Strict-causal, zero-shot voice conversion at 44.1 kHz — built to run as a real-time VST on Apple Silicon (MPS, no CUDA). Encoder best: probe cos768 ≈ 0.935 (StridingAdapter, 8-layer causal Transformer).
Mic 44.1kHz
→ resample 44.1k→16k → WavLM CNN L0–L4 (frozen teacher frontend, ~10ms) → 200 Hz
→ StridingAdapter 200→50 Hz (learned, k=4) → Causal Depthwise Stem (8 blocks)
→ Downsample 2× → 25 Hz → Causal Transformer 8L (RoPE + SwiGLU, window 256)

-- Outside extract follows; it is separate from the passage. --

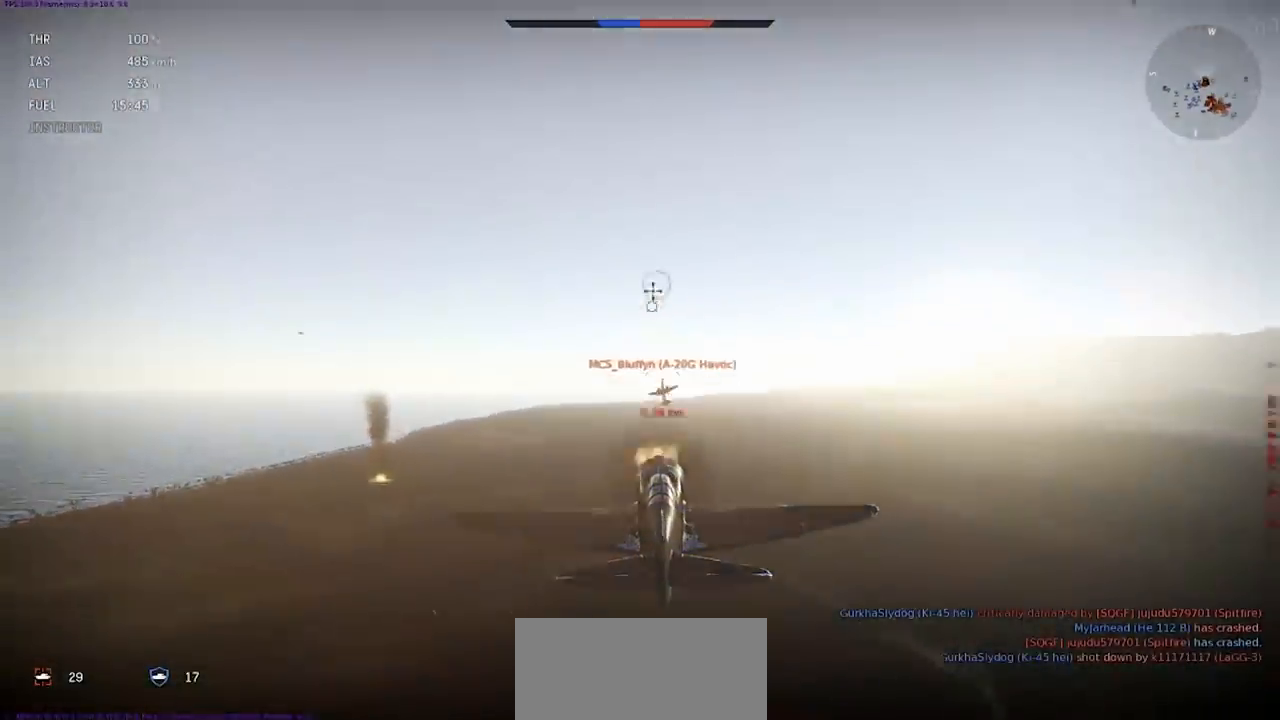
{"keys": ["rbracket"], "events": []}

→ Q2D2 quantizer (3.0M-code rhombic grid) → content 768d @ 25 Hz ── encoder · 24.9M
→ Decoder v5: causal AdaLN transformer → learned upsampler → SnakeBeta
conv stack → iSTFT (n_fft 1512) → wav 44.1kHz ── decoder · ~16M
▲ target speaker = MioCodec global embedding (.astrape voicebank), via AdaLN-Zero
| Stage | Params | In deploy graph? |
|---|---|---|
| Encoder (StridingAdapter 8L) | 24.9M | ✅ |
| Decoder v5 | ~16M | ✅ |
| MioCodec teacher (frozen, bidirectional) | 228M | ✗ training only |
| MPD + MSD discriminators | 70.7M | ✗ training only |
Deploy graph ≈ 41M; E2E algorithmic latency ≈ 49 ms; 0 look-ahead. See ARCHITECTURE.md for the latency taxonomy and the encoder / decoder / iSTFT breakdown.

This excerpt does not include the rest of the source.